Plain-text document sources

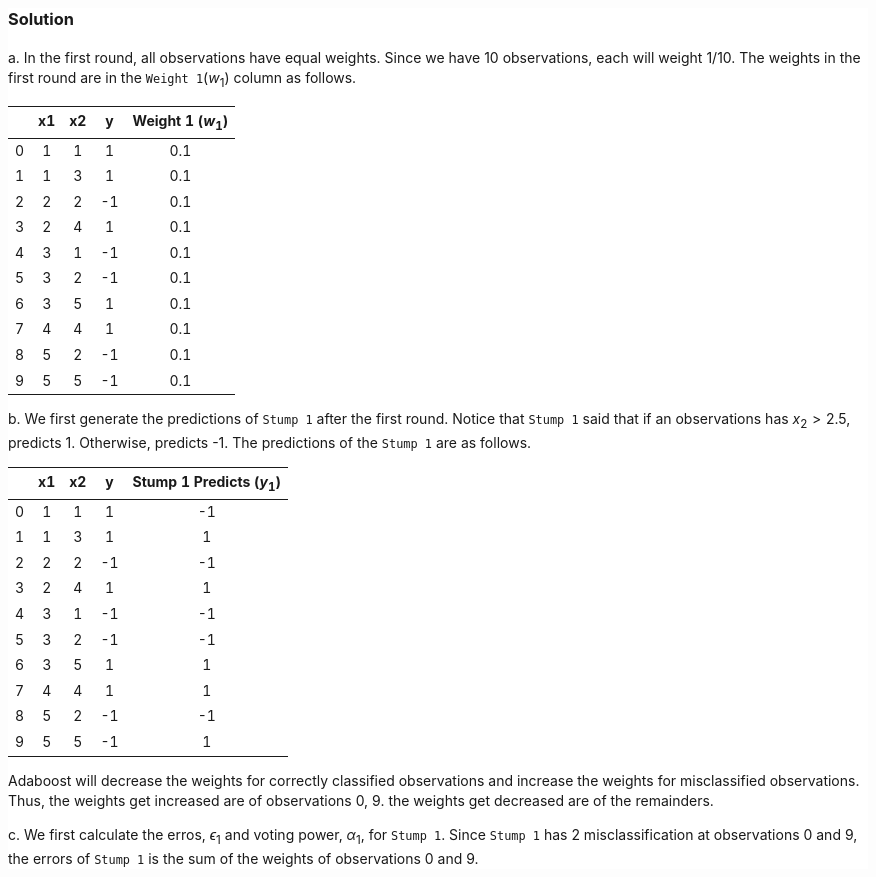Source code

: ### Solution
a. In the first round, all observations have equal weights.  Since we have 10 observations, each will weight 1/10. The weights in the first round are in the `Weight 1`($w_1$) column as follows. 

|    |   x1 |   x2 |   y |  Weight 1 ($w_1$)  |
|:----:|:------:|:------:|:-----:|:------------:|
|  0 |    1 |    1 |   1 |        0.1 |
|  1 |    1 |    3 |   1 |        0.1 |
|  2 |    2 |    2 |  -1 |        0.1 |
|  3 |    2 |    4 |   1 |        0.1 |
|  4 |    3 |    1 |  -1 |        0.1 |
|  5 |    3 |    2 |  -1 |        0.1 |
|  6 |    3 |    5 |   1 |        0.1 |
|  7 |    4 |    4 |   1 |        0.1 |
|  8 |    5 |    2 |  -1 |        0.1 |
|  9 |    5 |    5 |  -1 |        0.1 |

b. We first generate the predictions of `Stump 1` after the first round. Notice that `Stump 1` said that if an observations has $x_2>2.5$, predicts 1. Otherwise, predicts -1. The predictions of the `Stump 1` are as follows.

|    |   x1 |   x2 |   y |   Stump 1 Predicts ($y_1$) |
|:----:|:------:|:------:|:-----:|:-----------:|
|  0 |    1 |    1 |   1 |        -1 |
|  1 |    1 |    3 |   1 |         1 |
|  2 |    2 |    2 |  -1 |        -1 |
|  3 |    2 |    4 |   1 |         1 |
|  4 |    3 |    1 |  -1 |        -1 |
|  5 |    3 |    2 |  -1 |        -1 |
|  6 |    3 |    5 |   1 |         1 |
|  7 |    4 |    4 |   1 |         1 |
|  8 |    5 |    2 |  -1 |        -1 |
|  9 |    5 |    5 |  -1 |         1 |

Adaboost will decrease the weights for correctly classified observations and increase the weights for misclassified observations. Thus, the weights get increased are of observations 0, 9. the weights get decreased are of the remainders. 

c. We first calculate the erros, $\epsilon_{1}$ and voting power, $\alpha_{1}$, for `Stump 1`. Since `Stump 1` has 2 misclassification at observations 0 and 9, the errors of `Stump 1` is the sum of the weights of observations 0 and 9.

=== About this task ===
Render the material as a numbered list, one item per line and blank lines left out, starting at the line with "b. We first" and running through the last line of the material.

=== Result of the task ===
1. b. We first generate the predictions of `Stump 1` after the first round. Notice that `Stump 1` said that if an observations has $x_2>2.5$, predicts 1. Otherwise, predicts -1. The predictions of the `Stump 1` are as follows.
2. |    |   x1 |   x2 |   y |   Stump 1 Predicts ($y_1$) |
3. |:----:|:------:|:------:|:-----:|:-----------:|
4. |  0 |    1 |    1 |   1 |        -1 |
5. |  1 |    1 |    3 |   1 |         1 |
6. |  2 |    2 |    2 |  -1 |        -1 |
7. |  3 |    2 |    4 |   1 |         1 |
8. |  4 |    3 |    1 |  -1 |        -1 |
9. |  5 |    3 |    2 |  -1 |        -1 |
10. |  6 |    3 |    5 |   1 |         1 |
11. |  7 |    4 |    4 |   1 |         1 |
12. |  8 |    5 |    2 |  -1 |        -1 |
13. |  9 |    5 |    5 |  -1 |         1 |
14. Adaboost will decrease the weights for correctly classified observations and increase the weights for misclassified observations. Thus, the weights get increased are of observations 0, 9. the weights get decreased are of the remainders. 
15. c. We first calculate the erros, $\epsilon_{1}$ and voting power, $\alpha_{1}$, for `Stump 1`. Since `Stump 1` has 2 misclassification at observations 0 and 9, the errors of `Stump 1` is the sum of the weights of observations 0 and 9.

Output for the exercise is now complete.